Chronic lymphocytic leukemia (CLL) is characterized by a CD20 expression lower than other lymphoproliferative disorders, hampering treatment efficacy with anti-CD20 antibodies. NOTCH1 mutations determine a decrease of CD20 expression via a NOTCH1-driven repression of CD20 transcription by an epigenetic HDAC-mediated mechanism (Pozzo et al. Leukemia 2016). This may explain the association between NOTCH1 mutations and resistance to anti-CD20 immunotherapy in CLL clinical trials (Stilgenbauer et al. Blood 2014). SF3B1 mutations, which are found in 10% CLL at diagnosis, induce transcriptome-wide alterations of splicing patterns, thus affecting several pathways, including the NOTCH1 pathway (Wang et al. Cancer Cell 2016). In this context, one of the most aberrantly-spliced genes is DVL2, a key component of the Wnt pathway and a known negative regulator of the NOTCH1 pathway (Collu et al. Development 2012).
To define the association between CD20 expression and SF3B1-mutation in CLL, by investigating NOTCH1-mutation-independent activation mechanisms of the NOTCH1 pathway through loss-of-function splicing alterations of the NOTCH1 negative regulator DVL2.
Mutational status of NOTCH1 and SF3B1 was evaluated by NGS. CD20 expression was evaluated by flow cytometry by computing mean fluorescence intensities (MFI) and/or the percentages of the CD20dim population. Transcript levels of spliced DVL2 were evaluated by qRT-PCR and NGS. Gene expression profile (GEP) was performed by a one-color labeling strategy using the Agilent 8x60K platform.

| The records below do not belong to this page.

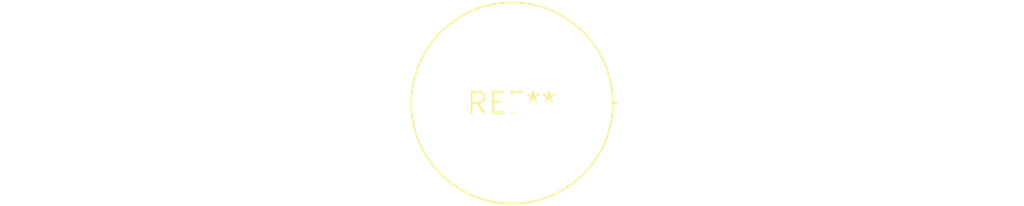
<source format=kicad_pcb>
(kicad_pcb (version 20240108) (generator pcbnew)

  (general
    (thickness 1.6)
  )

  (paper "A4")
  (layers
    (0 "F.Cu" signal)
    (31 "B.Cu" signal)
    (32 "B.Adhes" user "B.Adhesive")
    (33 "F.Adhes" user "F.Adhesive")
    (34 "B.Paste" user)
    (35 "F.Paste" user)
    (36 "B.SilkS" user "B.Silkscreen")
    (37 "F.SilkS" user "F.Silkscreen")
    (38 "B.Mask" user)
    (39 "F.Mask" user)
    (40 "Dwgs.User" user "User.Drawings")
    (41 "Cmts.User" user "User.Comments")
    (42 "Eco1.User" user "User.Eco1")
    (43 "Eco2.User" user "User.Eco2")
    (44 "Edge.Cuts" user)
    (45 "Margin" user)
    (46 "B.CrtYd" user "B.Courtyard")
    (47 "F.CrtYd" user "F.Courtyard")
    (48 "B.Fab" user)
    (49 "F.Fab" user)
    (50 "User.1" user)
    (51 "User.2" user)
    (52 "User.3" user)
    (53 "User.4" user)
    (54 "User.5" user)
    (55 "User.6" user)
    (56 "User.7" user)
    (57 "User.8" user)
    (58 "User.9" user)
  )

  (setup
    (pad_to_mask_clearance 0)
    (pcbplotparams
      (layerselection 0x00010fc_ffffffff)
      (plot_on_all_layers_selection 0x0000000_00000000)
      (disableapertmacros false)
      (usegerberextensions false)
      (usegerberattributes false)
      (usegerberadvancedattributes false)
      (creategerberjobfile false)
      (dashed_line_dash_ratio 12.000000)
      (dashed_line_gap_ratio 3.000000)
      (svgprecision 4)
      (plotframeref false)
      (viasonmask false)
      (mode 1)
      (useauxorigin false)
      (hpglpennumber 1)
      (hpglpenspeed 20)
      (hpglpendiameter 15.000000)
      (dxfpolygonmode false)
      (dxfimperialunits false)
      (dxfusepcbnewfont false)
      (psnegative false)
      (psa4output false)
      (plotreference false)
      (plotvalue false)
      (plotinvisibletext false)
      (sketchpadsonfab false)
      (subtractmaskfromsilk false)
      (outputformat 1)
      (mirror false)
      (drillshape 1)
      (scaleselection 1)
      (outputdirectory "")
    )
  )

  (net 0 "")

  (footprint "L_Axial_L17.5mm_D12.0mm_P7.62mm_Vertical_Vishay_IM-10-46" (layer "F.Cu") (at 0 0))

)

</source>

In a cohort of 537 unselected CLL, 89 cases carried NOTCH1 mutations (NOTCH1-mut); 48 cases carried SF3B1 mutations (SF3B1-mut), the K700 hotspot being the most frequent (50%) followed by the G742 (30%) hotspot; 6 cases were both NOTCH1/SF3B1- mut. Confirming previous findings, NOTCH1-mut cases were characterized by lower CD20 MFI compared to wild-type (WT) cases (p = 0.0154). CD20 expression was found diminished also in SF3B1-mut cases (p = 0.0059) and, consistently, NOTCH1 or SF3B1 mutations were also characterized by a greater proportion of CD20dim CLL cells (Fig.1A). Alternatively spliced DVL2 (altDVL2) was detected only in SF3B1-mut CLL and its expression correlated with the SF3B1 mutational burden (Fig.1B). As DVL2 can act as negative regulator of NOTCH1, we speculated that loss of wild-type DVL2 due to alternative splicing may result in a more active NOTCH1 pathway. The NOTCH1 target gene DTX1, more expressed in NOTCH1-mut cases compared to WT, was also increased SF3B1-mut cases (Fig.1C), where it positively correlated with altDVL2 levels and with a greater proportion of CD20dim CLL cells. In a GEP carried out on selected NOTCH1-mut versus WT cases (6 vs 7), 760 probes were differentially expressed (272 probes were up-regulated, including the NOTCH1-related genes DTX1 and HNRNPH3 and the NF-kB-related gene RELA; 488 probes were down-regulated, including the CD20 gene, MS4A1, and DUSP22). When applying this NOTCH1-related signature to SF3B1-mut cases (5 cases), the latter segregated with NOTCH1-mut cases (Fig.1D), suggesting a GEP relationship between NOTCH1-mut and SF3B1-mut CLL cells. Finally, loss of wild-type DVL2 in the CLL-like MEC1 cell line by siRNA transfection resulted, after 24 hours, in a downregulation of CD20 at both protein (p = 0.0062) and transcript (p = 0.0129) level (Fig.1E).
CLL cases bearing SF3B1 mutations are characterized by a lower CD20 expression, allegedly through a more active NOTCH1 pathway, potentially resulting in clinical resistance to anti-CD20 monoclonal antibodies.